Objectives We sought to elucidate the effects of 20-mg versus 5-mg atorvastatin on thoracic and abdominal aortic plaques. Background Regression of thoracic aortic plaques by simvastatin was demonstrated using magnetic resonance imaging (MRI). However, the effects of different doses of statin have not been assessed. Methods Using MRI, we investigated the effects of 20-mg versus 5-mg atorvastatin on thoracic and abdominal aortic plaques in 40 hypercholesterolemic patients who were randomized to receive either dose. Treatment effects were evaluated as changes in vessel wall thickness (VWT) and vessel wall area (VWA) of atherosclerotic lesions from baseline to 12 months of treatment. Results The 20-mg dose induced a greater low-density lipoprotein (LDL) cholesterol reduction than did the 5-mg dose (−47% vs. −34%, p < 0.001). Although 20 mg and 5 mg reduced C-reactive protein (CRP) levels (−47% and −28%), the degree of CRP reduction did not differ between the two doses.
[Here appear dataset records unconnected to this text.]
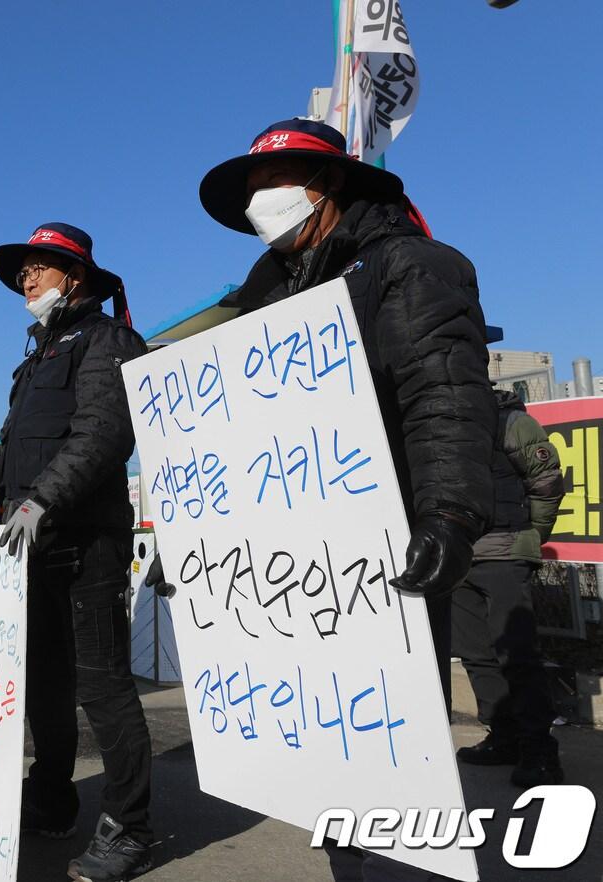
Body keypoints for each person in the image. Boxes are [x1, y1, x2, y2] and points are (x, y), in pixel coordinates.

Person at [198, 117, 498, 882]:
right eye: (252, 190)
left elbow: (443, 394)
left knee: (392, 754)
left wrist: (450, 514)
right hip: (296, 565)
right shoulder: (265, 297)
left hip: (387, 550)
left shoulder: (407, 267)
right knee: (333, 761)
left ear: (324, 183)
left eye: (271, 182)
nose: (259, 202)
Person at [0, 222, 156, 882]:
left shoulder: (107, 341)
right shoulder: (36, 358)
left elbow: (103, 434)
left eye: (40, 267)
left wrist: (42, 500)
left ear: (77, 275)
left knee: (103, 687)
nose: (26, 280)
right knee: (44, 688)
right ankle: (54, 797)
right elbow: (8, 450)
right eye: (22, 271)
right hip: (29, 553)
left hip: (85, 544)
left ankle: (131, 827)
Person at [453, 390, 565, 787]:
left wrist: (529, 538)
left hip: (504, 552)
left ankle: (539, 749)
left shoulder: (509, 420)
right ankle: (503, 736)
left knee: (517, 655)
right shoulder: (437, 421)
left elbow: (547, 481)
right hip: (458, 557)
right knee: (476, 655)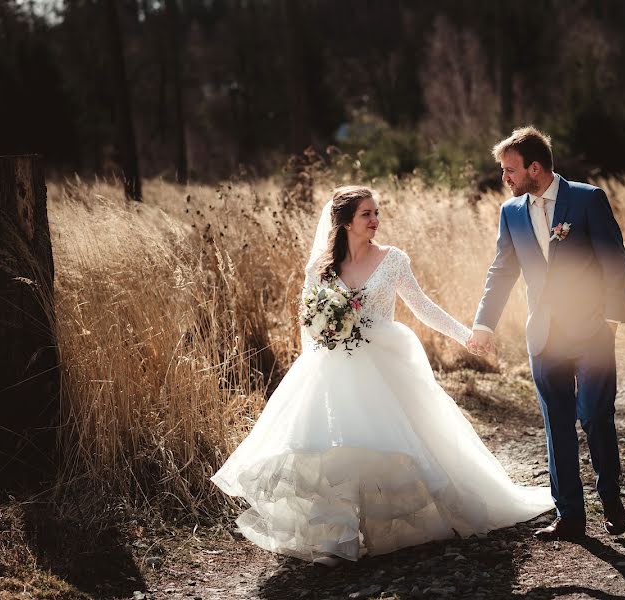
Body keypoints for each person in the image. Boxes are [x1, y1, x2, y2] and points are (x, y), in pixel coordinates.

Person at [212, 185, 553, 566]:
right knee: (335, 448)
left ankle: (392, 528)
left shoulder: (393, 260)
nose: (375, 220)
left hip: (386, 364)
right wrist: (327, 335)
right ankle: (336, 538)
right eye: (366, 214)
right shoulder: (319, 269)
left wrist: (466, 336)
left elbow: (422, 306)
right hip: (334, 365)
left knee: (397, 439)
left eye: (377, 213)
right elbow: (308, 322)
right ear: (344, 222)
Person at [468, 126, 625, 541]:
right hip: (543, 336)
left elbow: (614, 258)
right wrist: (483, 324)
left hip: (592, 329)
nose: (504, 178)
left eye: (509, 170)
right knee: (556, 423)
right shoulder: (512, 213)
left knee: (595, 415)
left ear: (534, 168)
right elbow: (502, 270)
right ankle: (570, 516)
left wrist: (611, 318)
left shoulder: (587, 199)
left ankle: (609, 496)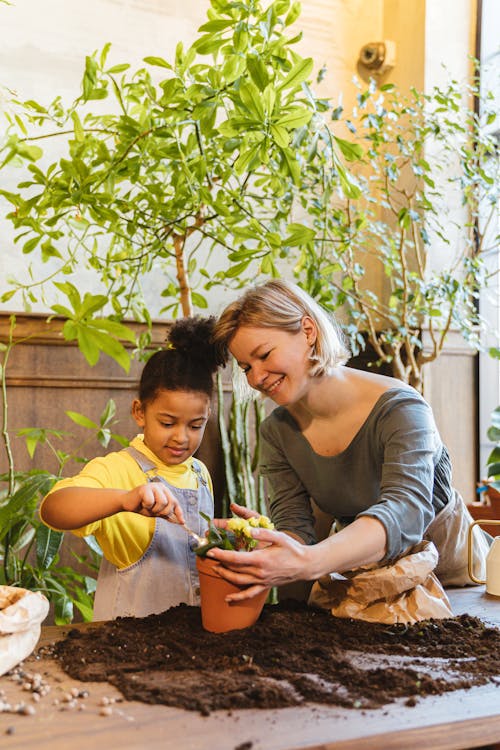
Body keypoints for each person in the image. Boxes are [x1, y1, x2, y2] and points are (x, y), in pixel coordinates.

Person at [209, 278, 490, 603]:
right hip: (368, 580)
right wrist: (265, 546)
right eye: (245, 367)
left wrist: (311, 561)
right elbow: (296, 529)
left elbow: (405, 510)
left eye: (264, 355)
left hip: (457, 584)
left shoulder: (401, 407)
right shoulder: (277, 432)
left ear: (308, 331)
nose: (256, 378)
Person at [40, 317, 224, 620]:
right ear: (140, 412)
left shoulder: (200, 474)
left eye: (195, 425)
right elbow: (53, 509)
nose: (181, 437)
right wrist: (125, 499)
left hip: (186, 643)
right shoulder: (119, 469)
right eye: (167, 423)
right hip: (124, 645)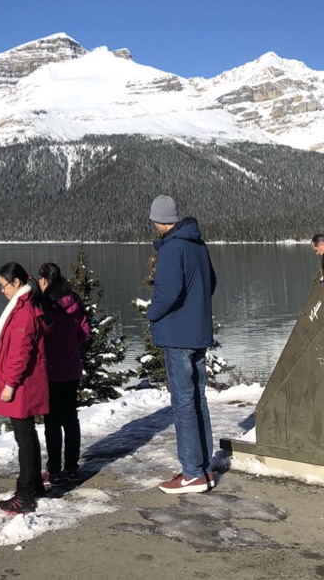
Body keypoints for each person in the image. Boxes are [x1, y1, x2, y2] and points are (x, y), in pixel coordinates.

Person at [147, 195, 218, 494]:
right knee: (197, 399)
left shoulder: (172, 248)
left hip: (177, 336)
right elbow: (211, 282)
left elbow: (167, 293)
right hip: (198, 331)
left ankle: (192, 473)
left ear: (159, 221)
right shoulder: (197, 244)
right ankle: (203, 468)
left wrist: (152, 313)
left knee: (183, 402)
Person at [0, 262, 51, 514]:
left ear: (16, 283)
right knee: (28, 436)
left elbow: (20, 353)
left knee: (24, 439)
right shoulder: (25, 305)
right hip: (26, 383)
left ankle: (25, 495)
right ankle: (35, 485)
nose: (2, 290)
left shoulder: (24, 312)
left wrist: (9, 384)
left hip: (21, 385)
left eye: (4, 285)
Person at [37, 262, 90, 486]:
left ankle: (54, 469)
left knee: (52, 421)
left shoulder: (45, 304)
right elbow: (85, 331)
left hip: (50, 370)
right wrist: (71, 347)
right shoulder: (75, 301)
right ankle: (71, 467)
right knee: (70, 418)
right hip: (71, 368)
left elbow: (37, 333)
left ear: (44, 280)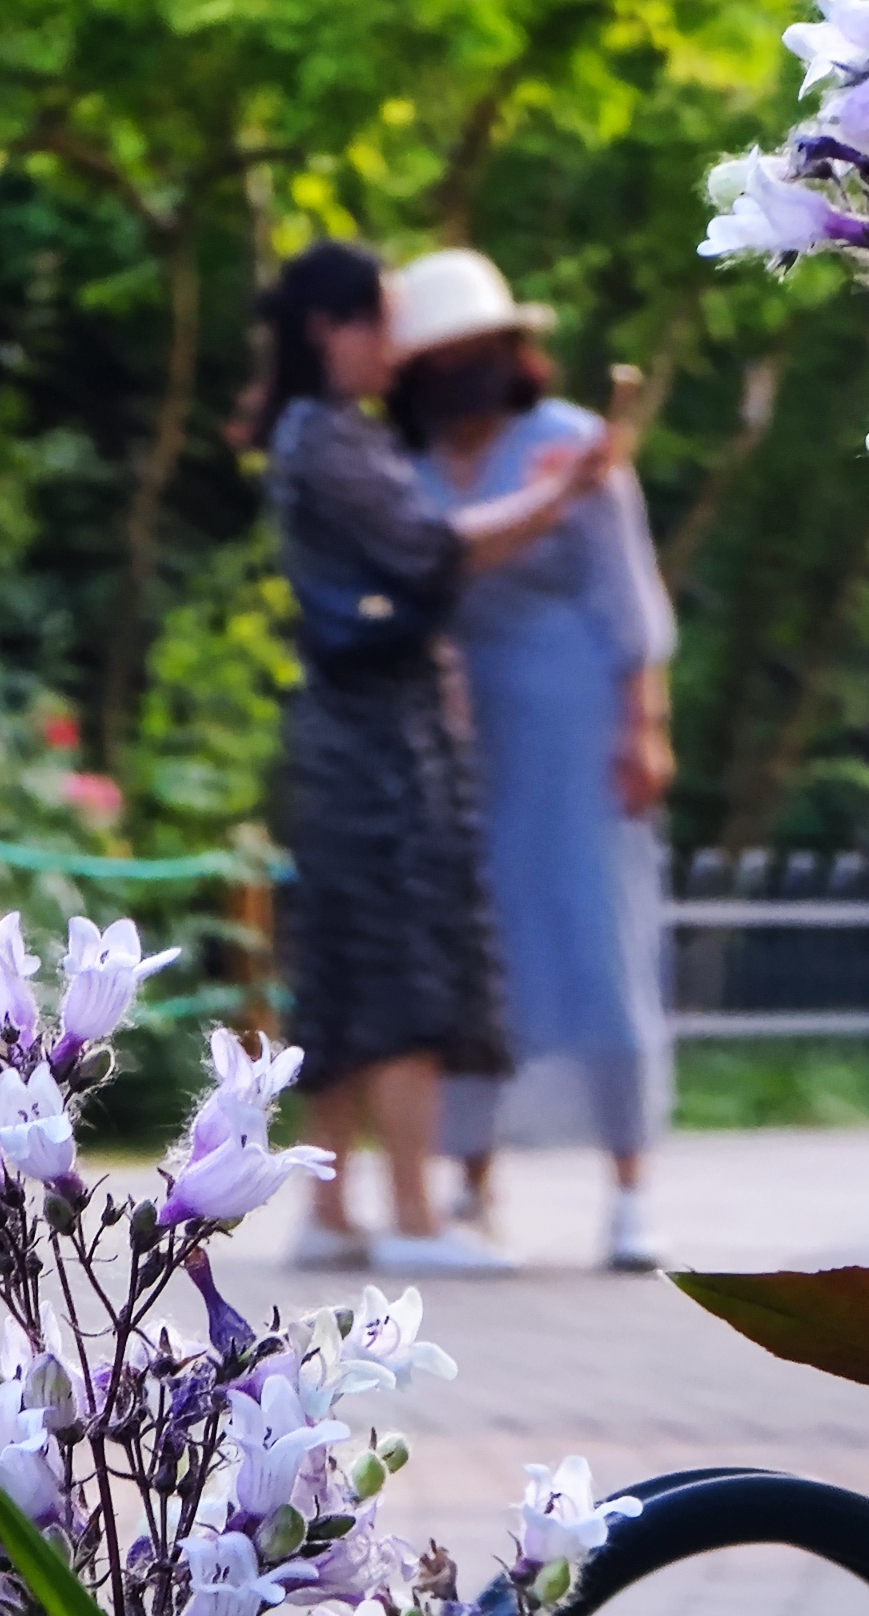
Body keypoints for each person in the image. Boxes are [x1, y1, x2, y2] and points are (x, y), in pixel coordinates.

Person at [255, 239, 587, 1274]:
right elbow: (432, 549)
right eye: (380, 323)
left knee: (347, 965)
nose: (394, 350)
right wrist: (556, 495)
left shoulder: (316, 435)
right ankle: (406, 1213)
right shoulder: (330, 440)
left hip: (357, 728)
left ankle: (330, 1212)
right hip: (374, 732)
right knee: (396, 961)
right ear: (330, 329)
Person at [385, 247, 680, 1271]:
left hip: (573, 712)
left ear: (511, 353)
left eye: (478, 351)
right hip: (458, 727)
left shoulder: (573, 447)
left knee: (596, 942)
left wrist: (643, 725)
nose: (461, 371)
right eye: (442, 356)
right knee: (479, 954)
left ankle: (631, 1185)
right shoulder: (405, 469)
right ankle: (472, 1179)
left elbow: (628, 595)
The 20-mg dose reduced VWT and VWA of thoracic aortic plaques (−12% and −18%, p < 0.001), whereas 5 mg did not (+1% and +4%). Regarding abdominal aortic plaques, even 20 mg could not reduce VWT or VWA (−1% and +3%), but instead progression was observed with 5-mg treatment (+5% and +12%, p < 0.01). Notably, the degree of plaque regression in thoracic aorta correlated with LDL cholesterol (r = 0.64) and CRP (r = 0.49) reductions. Although changes in abdominal aortic plaques only weakly correlated with LDL cholesterol reduction (r = 0.34), they correlated with age (r = 0.41). Conclusions One-year 20-mg atorvastatin treatment induced regression of thoracic aortic plaques with marked LDL cholesterol reduction, whereas it resulted in only retardation of plaque progression in abdominal aorta. Thoracic and abdominal aortic plaques may have different susceptibilities to lipid lowering.